**** Entries shown
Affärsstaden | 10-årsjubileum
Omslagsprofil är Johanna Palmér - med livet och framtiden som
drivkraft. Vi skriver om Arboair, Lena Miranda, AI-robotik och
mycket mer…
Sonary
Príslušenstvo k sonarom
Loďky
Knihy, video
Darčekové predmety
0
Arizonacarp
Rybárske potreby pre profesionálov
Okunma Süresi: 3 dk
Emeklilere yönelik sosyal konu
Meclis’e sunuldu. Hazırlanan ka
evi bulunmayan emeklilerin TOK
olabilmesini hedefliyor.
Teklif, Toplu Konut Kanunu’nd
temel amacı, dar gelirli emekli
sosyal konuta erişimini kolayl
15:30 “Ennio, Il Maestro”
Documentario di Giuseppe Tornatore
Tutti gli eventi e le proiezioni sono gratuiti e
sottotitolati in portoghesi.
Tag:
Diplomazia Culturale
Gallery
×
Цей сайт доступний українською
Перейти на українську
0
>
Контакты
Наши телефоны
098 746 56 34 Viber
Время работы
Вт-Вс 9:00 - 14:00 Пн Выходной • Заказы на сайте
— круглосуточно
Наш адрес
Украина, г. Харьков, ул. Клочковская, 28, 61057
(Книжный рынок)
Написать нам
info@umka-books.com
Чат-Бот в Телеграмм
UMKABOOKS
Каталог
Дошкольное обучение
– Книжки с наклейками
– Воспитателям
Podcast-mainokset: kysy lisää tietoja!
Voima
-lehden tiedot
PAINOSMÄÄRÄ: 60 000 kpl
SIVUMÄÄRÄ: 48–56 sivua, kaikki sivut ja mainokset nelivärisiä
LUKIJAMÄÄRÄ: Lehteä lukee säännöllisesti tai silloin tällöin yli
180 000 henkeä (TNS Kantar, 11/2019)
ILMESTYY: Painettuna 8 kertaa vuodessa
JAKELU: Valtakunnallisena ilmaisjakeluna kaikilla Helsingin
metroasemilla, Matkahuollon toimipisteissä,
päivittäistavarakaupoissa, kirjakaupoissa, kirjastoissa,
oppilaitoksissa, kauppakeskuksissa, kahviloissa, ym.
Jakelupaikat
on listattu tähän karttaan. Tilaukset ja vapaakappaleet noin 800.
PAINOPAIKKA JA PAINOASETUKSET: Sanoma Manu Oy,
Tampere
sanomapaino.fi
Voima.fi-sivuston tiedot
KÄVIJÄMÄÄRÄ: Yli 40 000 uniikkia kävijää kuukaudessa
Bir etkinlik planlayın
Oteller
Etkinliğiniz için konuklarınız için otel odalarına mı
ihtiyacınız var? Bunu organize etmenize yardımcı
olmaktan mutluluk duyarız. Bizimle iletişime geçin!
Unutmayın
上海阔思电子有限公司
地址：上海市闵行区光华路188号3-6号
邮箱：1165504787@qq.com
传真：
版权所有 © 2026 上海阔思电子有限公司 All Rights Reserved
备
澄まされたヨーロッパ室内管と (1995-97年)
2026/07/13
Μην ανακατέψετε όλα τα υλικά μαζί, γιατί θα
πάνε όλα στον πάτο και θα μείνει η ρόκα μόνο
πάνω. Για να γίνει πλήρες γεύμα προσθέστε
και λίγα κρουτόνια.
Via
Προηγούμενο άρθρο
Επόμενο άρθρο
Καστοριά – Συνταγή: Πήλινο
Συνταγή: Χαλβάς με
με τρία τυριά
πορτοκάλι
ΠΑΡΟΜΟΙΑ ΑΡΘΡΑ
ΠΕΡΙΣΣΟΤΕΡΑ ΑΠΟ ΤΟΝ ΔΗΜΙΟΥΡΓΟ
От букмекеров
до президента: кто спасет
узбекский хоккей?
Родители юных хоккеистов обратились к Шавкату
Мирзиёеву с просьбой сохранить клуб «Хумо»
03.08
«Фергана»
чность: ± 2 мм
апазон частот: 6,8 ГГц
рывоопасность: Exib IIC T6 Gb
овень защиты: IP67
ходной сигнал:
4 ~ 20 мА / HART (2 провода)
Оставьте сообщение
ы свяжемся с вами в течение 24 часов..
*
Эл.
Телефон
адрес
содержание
********
Required work: Set down every line of the records above in order, keeping each line exactly as it reads.

Answer area:
Affärsstaden | 10-årsjubileum
Omslagsprofil är Johanna Palmér - med livet och framtiden som
drivkraft. Vi skriver om Arboair, Lena Miranda, AI-robotik och
mycket mer…
Sonary
Príslušenstvo k sonarom
Loďky
Knihy, video
Darčekové predmety
0
Arizonacarp
Rybárske potreby pre profesionálov
Okunma Süresi: 3 dk
Emeklilere yönelik sosyal konu
Meclis’e sunuldu. Hazırlanan ka
evi bulunmayan emeklilerin TOK
olabilmesini hedefliyor.
Teklif, Toplu Konut Kanunu’nd
temel amacı, dar gelirli emekli
sosyal konuta erişimini kolayl
15:30 “Ennio, Il Maestro”
Documentario di Giuseppe Tornatore
Tutti gli eventi e le proiezioni sono gratuiti e
sottotitolati in portoghesi.
Tag:
Diplomazia Culturale
Gallery
×
Цей сайт доступний українською
Перейти на українську
0
>
Контакты
Наши телефоны
098 746 56 34 Viber
Время работы
Вт-Вс 9:00 - 14:00 Пн Выходной • Заказы на сайте
— круглосуточно
Наш адрес
Украина, г. Харьков, ул. Клочковская, 28, 61057
(Книжный рынок)
Написать нам
info@umka-books.com
Чат-Бот в Телеграмм
UMKABOOKS
Каталог
Дошкольное обучение
– Книжки с наклейками
– Воспитателям
Podcast-mainokset: kysy lisää tietoja!
Voima
-lehden tiedot
PAINOSMÄÄRÄ: 60 000 kpl
SIVUMÄÄRÄ: 48–56 sivua, kaikki sivut ja mainokset nelivärisiä
LUKIJAMÄÄRÄ: Lehteä lukee säännöllisesti tai silloin tällöin yli
180 000 henkeä (TNS Kantar, 11/2019)
ILMESTYY: Painettuna 8 kertaa vuodessa
JAKELU: Valtakunnallisena ilmaisjakeluna kaikilla Helsingin
metroasemilla, Matkahuollon toimipisteissä,
päivittäistavarakaupoissa, kirjakaupoissa, kirjastoissa,
oppilaitoksissa, kauppakeskuksissa, kahviloissa, ym.
Jakelupaikat
on listattu tähän karttaan. Tilaukset ja vapaakappaleet noin 800.
PAINOPAIKKA JA PAINOASETUKSET: Sanoma Manu Oy,
Tampere
sanomapaino.fi
Voima.fi-sivuston tiedot
KÄVIJÄMÄÄRÄ: Yli 40 000 uniikkia kävijää kuukaudessa
Bir etkinlik planlayın
Oteller
Etkinliğiniz için konuklarınız için otel odalarına mı
ihtiyacınız var? Bunu organize etmenize yardımcı
olmaktan mutluluk duyarız. Bizimle iletişime geçin!
Unutmayın
上海阔思电子有限公司
地址：上海市闵行区光华路188号3-6号
邮箱：1165504787@qq.com
传真：
版权所有 © 2026 上海阔思电子有限公司 All Rights Reserved
备
澄まされたヨーロッパ室内管と (1995-97年)
2026/07/13
Μην ανακατέψετε όλα τα υλικά μαζί, γιατί θα
πάνε όλα στον πάτο και θα μείνει η ρόκα μόνο
πάνω. Για να γίνει πλήρες γεύμα προσθέστε
και λίγα κρουτόνια.
Via
Προηγούμενο άρθρο
Επόμενο άρθρο
Καστοριά – Συνταγή: Πήλινο
Συνταγή: Χαλβάς με
με τρία τυριά
πορτοκάλι
ΠΑΡΟΜΟΙΑ ΑΡΘΡΑ
ΠΕΡΙΣΣΟΤΕΡΑ ΑΠΟ ΤΟΝ ΔΗΜΙΟΥΡΓΟ
От букмекеров
до президента: кто спасет
узбекский хоккей?
Родители юных хоккеистов обратились к Шавкату
Мирзиёеву с просьбой сохранить клуб «Хумо»
03.08
«Фергана»
чность: ± 2 мм
апазон частот: 6,8 ГГц
рывоопасность: Exib IIC T6 Gb
овень защиты: IP67
ходной сигнал:
4 ~ 20 мА / HART (2 провода)
Оставьте сообщение
ы свяжемся с вами в течение 24 часов..
*
Эл.
Телефон
адрес
содержание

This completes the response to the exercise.